1-Chloronaphthalene
- Names: Preferred IUPAC name 1-Chloronaphthalene

Identifiers
- CAS Number: 90-13-1;
- 3D model (JSmol): Interactive image; Interactive image;
- ChEMBL: ChEMBL195338;
- ChemSpider: 6737;
- ECHA InfoCard: 100.001.789
- PubChem CID: 7003;
- UNII: K4OIF2EC56;
- CompTox Dashboard (EPA): DTXSID2024791 ;

Properties
- Chemical formula: C_{10}H_{7}Cl
- Molar mass: 162.62 g·mol^{−1}
- Melting point: −20 °C (−4 °F; 253 K)
- Boiling point: 263 °C (505 °F; 536 K)
- Hazards: GHS labelling:
- Pictograms: GHS07: Exclamation mark GHS09: Environmental hazard
- Signal word: Warning
- Hazard statements: H302, H410
- Precautionary statements: P273
- Flash point: 121 °C (250 °F; 394 K)
- Safety data sheet (SDS): Oxford MSDS

= 1-Chloronaphthalene =

1-Chloronaphthalene is an aromatic compound. It is a colorless, oily liquid which may be used to determine the refractive index of crystals by immersion.

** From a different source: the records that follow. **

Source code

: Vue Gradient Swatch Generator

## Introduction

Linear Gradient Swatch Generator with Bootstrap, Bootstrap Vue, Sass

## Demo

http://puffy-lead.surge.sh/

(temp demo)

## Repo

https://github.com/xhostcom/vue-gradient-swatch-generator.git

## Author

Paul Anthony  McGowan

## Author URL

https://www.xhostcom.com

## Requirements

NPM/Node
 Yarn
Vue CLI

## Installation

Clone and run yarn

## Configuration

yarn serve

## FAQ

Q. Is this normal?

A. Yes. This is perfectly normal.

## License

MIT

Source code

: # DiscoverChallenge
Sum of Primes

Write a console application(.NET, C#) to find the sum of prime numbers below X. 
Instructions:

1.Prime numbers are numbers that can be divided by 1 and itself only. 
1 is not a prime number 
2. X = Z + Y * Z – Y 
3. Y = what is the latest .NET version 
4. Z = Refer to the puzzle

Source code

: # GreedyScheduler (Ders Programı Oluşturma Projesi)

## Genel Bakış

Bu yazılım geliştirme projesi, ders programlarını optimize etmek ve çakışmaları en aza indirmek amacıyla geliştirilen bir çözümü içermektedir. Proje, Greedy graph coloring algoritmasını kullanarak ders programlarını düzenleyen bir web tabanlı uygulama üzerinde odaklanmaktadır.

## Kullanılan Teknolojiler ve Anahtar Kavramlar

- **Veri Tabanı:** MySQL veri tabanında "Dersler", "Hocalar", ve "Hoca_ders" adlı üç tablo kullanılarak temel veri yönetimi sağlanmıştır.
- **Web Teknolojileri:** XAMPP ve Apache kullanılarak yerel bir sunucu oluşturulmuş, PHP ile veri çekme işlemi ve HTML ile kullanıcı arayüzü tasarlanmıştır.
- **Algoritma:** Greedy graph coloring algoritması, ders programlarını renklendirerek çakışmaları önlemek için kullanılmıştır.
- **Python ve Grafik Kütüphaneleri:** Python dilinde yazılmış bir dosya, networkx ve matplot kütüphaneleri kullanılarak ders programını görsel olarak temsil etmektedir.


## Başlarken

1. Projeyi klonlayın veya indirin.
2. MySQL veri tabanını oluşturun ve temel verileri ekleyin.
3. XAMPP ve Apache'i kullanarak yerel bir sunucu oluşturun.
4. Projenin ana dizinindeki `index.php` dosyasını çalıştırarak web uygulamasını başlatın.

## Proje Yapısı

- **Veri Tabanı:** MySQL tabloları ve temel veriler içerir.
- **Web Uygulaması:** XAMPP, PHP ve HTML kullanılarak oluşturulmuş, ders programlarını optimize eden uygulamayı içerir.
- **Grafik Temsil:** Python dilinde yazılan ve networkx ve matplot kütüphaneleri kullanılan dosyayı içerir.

The compound is an isomer to 2-chloronaphthalene.

==Synthesis==
1-Chloronaphthalene is obtained directly by chlorination of naphthalene, with the formation of more highly substituted derivatives such as dichloro- and trichloronaphthalenes in addition to the two monochlorinated isomeric compounds: 1-chloronaphthalene and 2-chloronaphthalene.

==Applications==
This toxic, nonpolar organochlorine compound is sometimes used as a powerful biocide, and is also known as Basileum. It occasionally serves as insecticide and fungicide in the timber floors of shipping containers, where it fulfills the same role as chlordane.

1-Chloronaphthalene was also used as a common solvent for oils, fats and DDT until the 1970s. It is also used to determine the refractive index of crystals.